• Work to complete:
From the entries, return every line where the string "state" shows up.

[Saved entries]

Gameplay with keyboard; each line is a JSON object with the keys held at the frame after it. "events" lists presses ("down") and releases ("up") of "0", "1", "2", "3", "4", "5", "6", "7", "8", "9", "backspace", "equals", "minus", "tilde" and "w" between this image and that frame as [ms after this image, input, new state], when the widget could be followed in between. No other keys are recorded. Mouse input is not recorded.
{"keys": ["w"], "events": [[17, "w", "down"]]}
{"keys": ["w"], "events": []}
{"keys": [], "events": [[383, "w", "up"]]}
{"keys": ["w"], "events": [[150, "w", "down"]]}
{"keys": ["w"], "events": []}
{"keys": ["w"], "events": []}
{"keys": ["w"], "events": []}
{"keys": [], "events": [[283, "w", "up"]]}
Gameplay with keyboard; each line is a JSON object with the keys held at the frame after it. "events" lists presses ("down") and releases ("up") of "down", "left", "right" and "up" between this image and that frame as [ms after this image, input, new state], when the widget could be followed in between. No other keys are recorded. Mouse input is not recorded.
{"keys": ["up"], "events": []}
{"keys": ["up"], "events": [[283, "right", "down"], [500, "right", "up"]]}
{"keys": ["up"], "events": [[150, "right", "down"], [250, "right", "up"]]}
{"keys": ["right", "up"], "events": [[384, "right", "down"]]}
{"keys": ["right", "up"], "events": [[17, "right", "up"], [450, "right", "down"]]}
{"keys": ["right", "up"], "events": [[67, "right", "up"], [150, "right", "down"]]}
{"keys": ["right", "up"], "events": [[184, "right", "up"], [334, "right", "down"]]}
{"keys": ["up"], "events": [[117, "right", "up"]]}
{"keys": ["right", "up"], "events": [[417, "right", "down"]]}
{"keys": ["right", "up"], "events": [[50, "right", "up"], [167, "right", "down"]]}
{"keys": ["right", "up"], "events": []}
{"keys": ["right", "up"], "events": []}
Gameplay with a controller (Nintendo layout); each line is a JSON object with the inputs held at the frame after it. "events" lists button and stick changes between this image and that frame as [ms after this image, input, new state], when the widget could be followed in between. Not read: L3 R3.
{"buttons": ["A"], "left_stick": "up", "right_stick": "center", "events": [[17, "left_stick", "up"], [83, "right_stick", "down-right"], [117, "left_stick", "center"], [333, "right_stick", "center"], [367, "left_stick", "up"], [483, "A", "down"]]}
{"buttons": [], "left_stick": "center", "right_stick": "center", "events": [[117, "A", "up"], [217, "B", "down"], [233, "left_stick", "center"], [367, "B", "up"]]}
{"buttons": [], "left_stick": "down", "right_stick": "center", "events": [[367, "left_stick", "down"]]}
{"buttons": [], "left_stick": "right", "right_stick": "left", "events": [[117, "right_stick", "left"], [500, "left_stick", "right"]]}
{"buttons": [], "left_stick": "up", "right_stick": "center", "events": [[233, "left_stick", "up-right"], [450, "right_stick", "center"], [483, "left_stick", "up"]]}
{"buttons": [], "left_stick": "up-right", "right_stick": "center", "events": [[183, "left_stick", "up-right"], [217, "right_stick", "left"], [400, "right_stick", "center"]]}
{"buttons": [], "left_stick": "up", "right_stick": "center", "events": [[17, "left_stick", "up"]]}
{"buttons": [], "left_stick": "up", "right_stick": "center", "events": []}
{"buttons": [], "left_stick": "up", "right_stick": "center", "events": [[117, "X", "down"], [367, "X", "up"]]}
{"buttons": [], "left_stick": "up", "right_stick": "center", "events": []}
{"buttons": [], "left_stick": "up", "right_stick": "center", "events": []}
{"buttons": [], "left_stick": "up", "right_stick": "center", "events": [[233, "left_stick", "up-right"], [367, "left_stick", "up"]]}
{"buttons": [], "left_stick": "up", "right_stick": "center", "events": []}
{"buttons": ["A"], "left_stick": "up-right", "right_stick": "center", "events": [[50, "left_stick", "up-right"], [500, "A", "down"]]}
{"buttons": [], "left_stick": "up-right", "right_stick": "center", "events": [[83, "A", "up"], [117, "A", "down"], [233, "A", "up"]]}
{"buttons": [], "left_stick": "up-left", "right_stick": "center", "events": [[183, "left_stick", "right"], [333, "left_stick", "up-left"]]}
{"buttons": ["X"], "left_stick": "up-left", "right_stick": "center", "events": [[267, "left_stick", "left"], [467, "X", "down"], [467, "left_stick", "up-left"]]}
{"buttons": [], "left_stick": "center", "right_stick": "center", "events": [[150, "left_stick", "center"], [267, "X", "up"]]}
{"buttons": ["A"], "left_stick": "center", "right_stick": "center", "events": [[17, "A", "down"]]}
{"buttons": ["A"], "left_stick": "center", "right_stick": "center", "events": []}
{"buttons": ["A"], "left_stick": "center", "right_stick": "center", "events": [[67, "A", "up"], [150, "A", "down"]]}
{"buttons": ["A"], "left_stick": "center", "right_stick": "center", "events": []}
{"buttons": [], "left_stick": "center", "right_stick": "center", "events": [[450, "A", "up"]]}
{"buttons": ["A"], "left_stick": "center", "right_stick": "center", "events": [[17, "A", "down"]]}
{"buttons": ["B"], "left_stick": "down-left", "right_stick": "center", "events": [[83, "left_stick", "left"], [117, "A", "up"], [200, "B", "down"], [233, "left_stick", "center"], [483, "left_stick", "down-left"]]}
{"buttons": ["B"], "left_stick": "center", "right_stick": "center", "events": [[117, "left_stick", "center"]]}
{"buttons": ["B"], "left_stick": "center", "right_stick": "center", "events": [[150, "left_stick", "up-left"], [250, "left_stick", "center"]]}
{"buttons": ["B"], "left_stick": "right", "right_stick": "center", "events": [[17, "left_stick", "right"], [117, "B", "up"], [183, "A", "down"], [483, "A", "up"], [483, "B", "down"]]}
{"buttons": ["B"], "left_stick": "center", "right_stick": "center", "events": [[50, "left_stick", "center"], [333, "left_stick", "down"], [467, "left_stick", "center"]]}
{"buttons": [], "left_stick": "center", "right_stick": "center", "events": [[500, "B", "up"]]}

• Result of this exercise:
Gameplay with keyboard; each line is a JSON object with the keys held at the frame after it. "events" lists presses ("down") and releases ("up") of "0", "1", "2", "3", "4", "5", "6", "7", "8", "9", "backspace", "equals", "minus", "tilde" and "w" between this image and that frame as [ms after this image, input, new state], when the widget could be followed in between. No other keys are recorded. Mouse input is not recorded.
Gameplay with keyboard; each line is a JSON object with the keys held at the frame after it. "events" lists presses ("down") and releases ("up") of "down", "left", "right" and "up" between this image and that frame as [ms after this image, input, new state], when the widget could be followed in between. No other keys are recorded. Mouse input is not recorded.
Gameplay with a controller (Nintendo layout); each line is a JSON object with the inputs held at the frame after it. "events" lists button and stick changes between this image and that frame as [ms after this image, input, new state], when the widget could be followed in between. Not read: L3 R3.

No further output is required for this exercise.